Everything but the kitchen sink
Given her shaky position, during her four-year rule, Banerjee has tried out almost every trick in the book to maintain her votes. She has – almost to the point of being comical – courted the Muslim vote, with large posters of her in a faux Islamic prayer pose being used all over the state to burnish her pro-minority credentials. But it’s not only that – Banerjee has also suddenly recalled the memory of SP Mookerjee, one of the founders of the Bharatiya Janata Party and a leading light of the Hindutva movement. And amidst old-style identity politics, she’s also given new age development politics a shot, flaunting improbably large investment amounts at gaudy “business summits”, bringing back memories of Narendra Modi as Gujarat chief minister.
In spite of her efforts, though, there is really no vote bloc that the Banerjee can count on. Even the Muslim voters that the Trinamool attracted both in 2011 and 2014 are really quite fluid and could go either way should a CPI(M)-Congress alliance materialise, given that both parties have the potential to attract Muslims.

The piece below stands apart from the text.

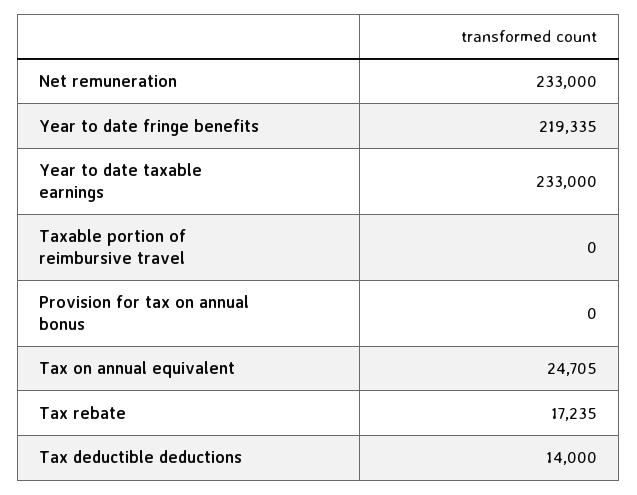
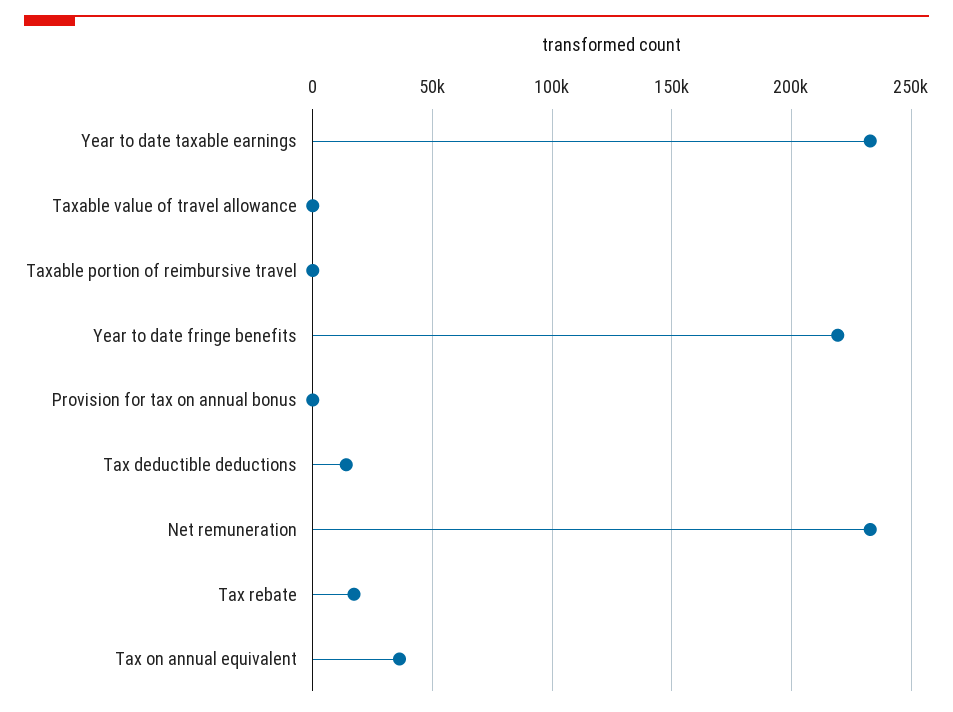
Tax on annual equivalent: 24705 -> 35000
Taxable value of travel allowance: none -> 0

In is against this background that we need to look at the sudden violence in Kaliachak, Malda and its fallout. Central West Bengal, which is where Malda is located, is an area in which the TMC has a limited presence. However, as Shuvojit Bagchi points out, writing in the Hindu, communal turmoil like the episode witnesed in Malda recently is likely to boost both the TMC as well as the BJP in this region. The ensuing polarisation will help the TMC mop up Muslim votes and the BJP attract Hindu voters. This should, of course, greatly worry the Congress, which has dominated central Bengal since 1947. Which is why the state Congress is so keen on an alliance with the CPI(M), which would ensure that its base remains secure.